Cérebro e Mente:

algumas regras para o início do milênio

Henrique Schützer Del Nero

 

Dia 02 de janeiro de 2000, a rede americana CNN, antecipando-se ao vozerio geral, declara, em programa de hora e tanto, a época entrante – não sei se século, data ou milênio – como aquela em que deveremos resolver o problema científico da mente e de sua relação com o cérebro humano.

Não posso precisar se veremos, eu e os leitores, resposta final para muitas de nossas indagações, mas posso precisar que parte de nossa perplexidade deverá ser redirecionada para um conjunto de procedimentos-padrão que evitem os males que a ignorância cerebral tem causado.

Como se fora um conjunto de prescrições, devo advertir que três são os planos de intervenção sobre o sistema nervoso central: o verbal/comunicacional/semiótico; o condicionante e o físico estrito.

Entenda-se que, por "físico estrito", estou usando uma referência enganosa, pois todos os três níveis são físicos, sendo que apenas o terceiro é físico-físico, sem a mediação da experiência ou sua tradução em atos ou palavras.

O plano verbal/semiótico tem profunda relação com as palavras ou com os atos sígnicos. Por signo, uso aqui uma idéia geral – inspirada em Charles Peirce– que contenha ícones, índices e símbolos. Uma fotografia de fulano é um ícone de fulano; uma marca de pé de fulano é um índice de fulano; qualquer elemento pode ser um símbolo de fulano.

O plano do condicionamento está entre o físico-físico e o verbal/semiótico. Caracteriza-o a presença de intermediação experiencial, embora o tempo verbal e a penetrância ideatório-cognitiva sejam baixos, quer em caso de formação, quer em caso de recuperação.

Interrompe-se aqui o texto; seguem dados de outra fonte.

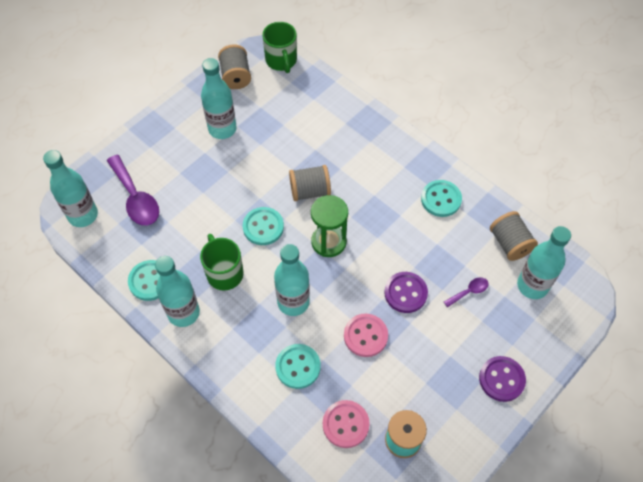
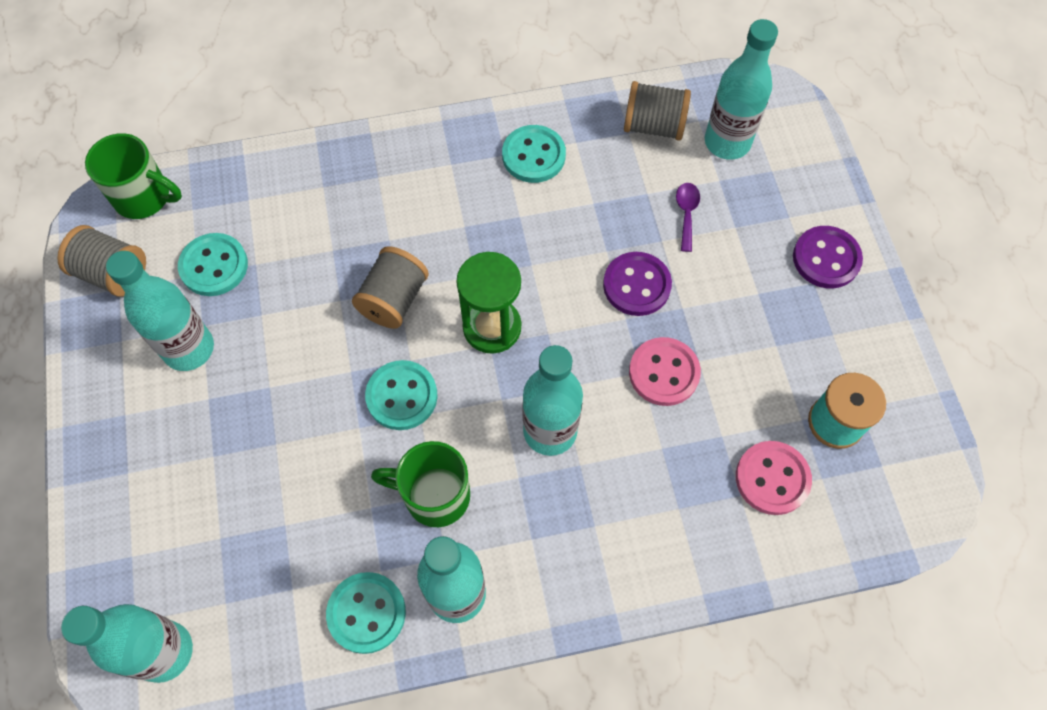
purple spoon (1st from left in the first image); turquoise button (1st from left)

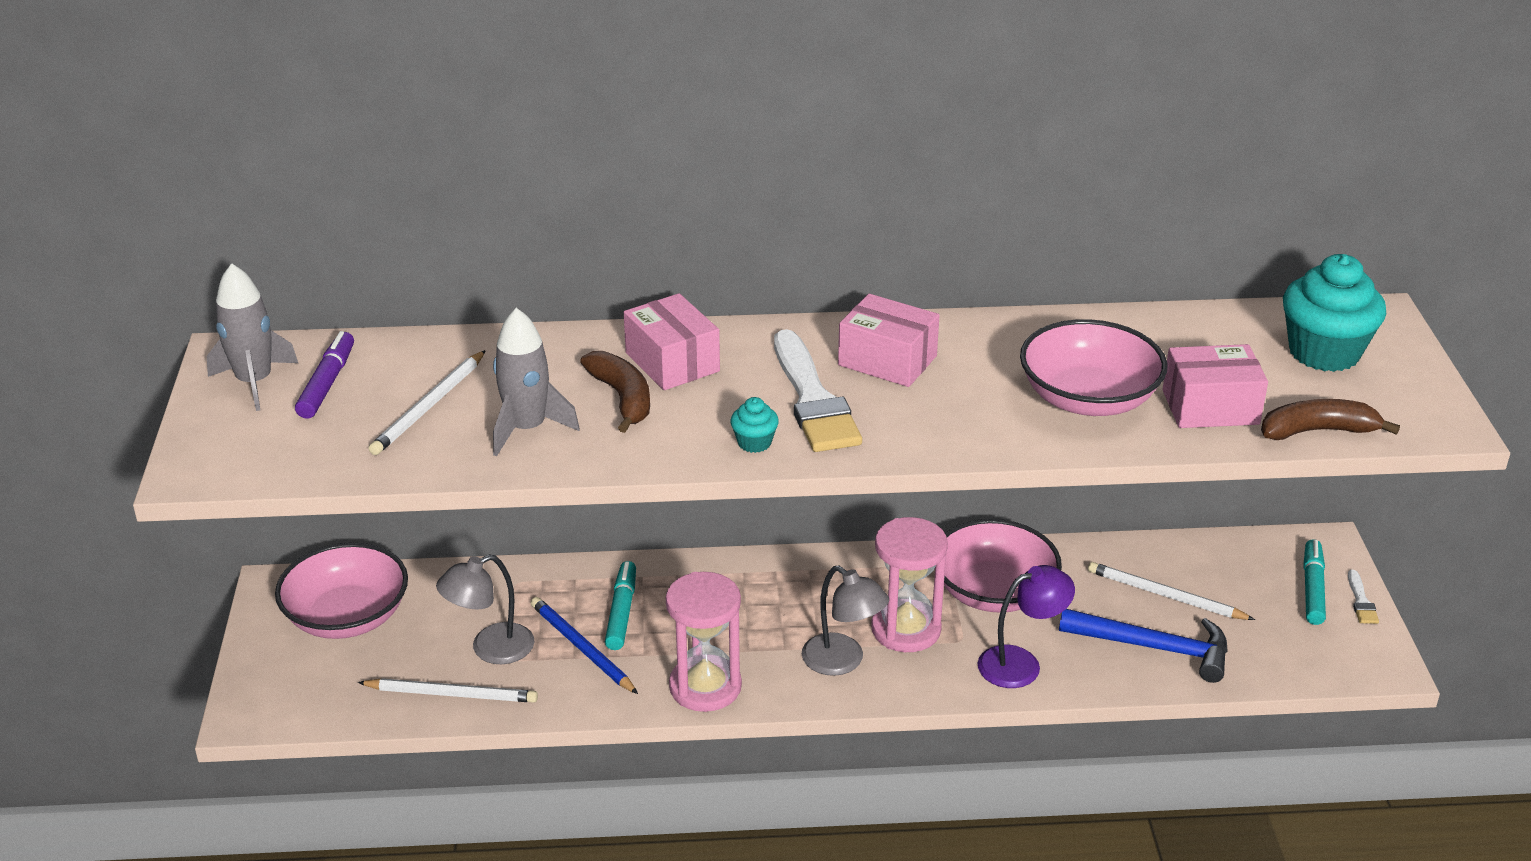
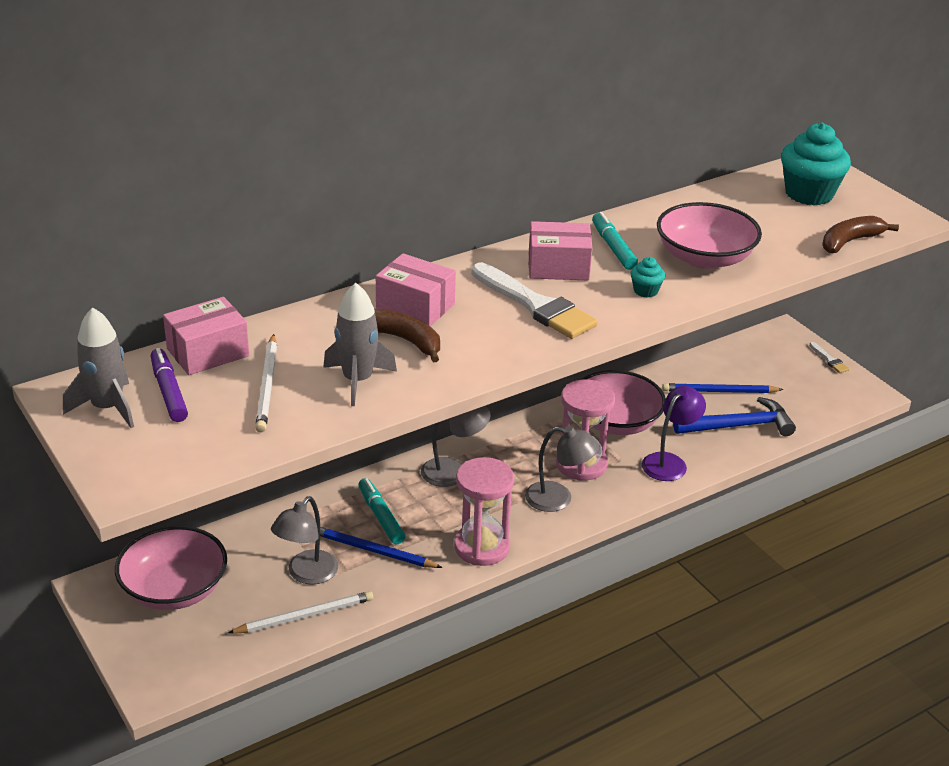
pink box (1st from left); turquoise cupcake (1st from left); turquoise marker (2nd from left); blue pencil (2nd from left); grey lamp (2nd from left)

Explico. A formação de um condicionamento depende da experiência, mas de uma experiência que é pouco afeita ao plano de descrição consciente. Em segundo lugar, há que dizer que o exercício de pensamento não é dos mais efetivos na abolição de condicionamentos – isso pode ser bem atestado pela dificuldade de fazer incidir sobre comportamentos – bulimia e tabagismo – uma reflexão sobre os malefícios do excesso de comida e do fumo. É mais fácil conseguir de um pai ou de uma mãe que doem um rim para um filho, do que ouvir e acatar, desse mesmo filho, os reclamos para que pare de fumar ou de comer tanto.

Se definimos os três níveis de intervenção, devemos agora dar-lhes os estatutos de hierarquia: o plano físico-físico é o mais básico e os outros vêm em seguida. Isto é, devemos tratar primeiramente o primeiro plano e nunca confundir as patologias que aparecem no plano secundário (condicionamentos) e no terciário (verbal/semiótico) como patologias primárias.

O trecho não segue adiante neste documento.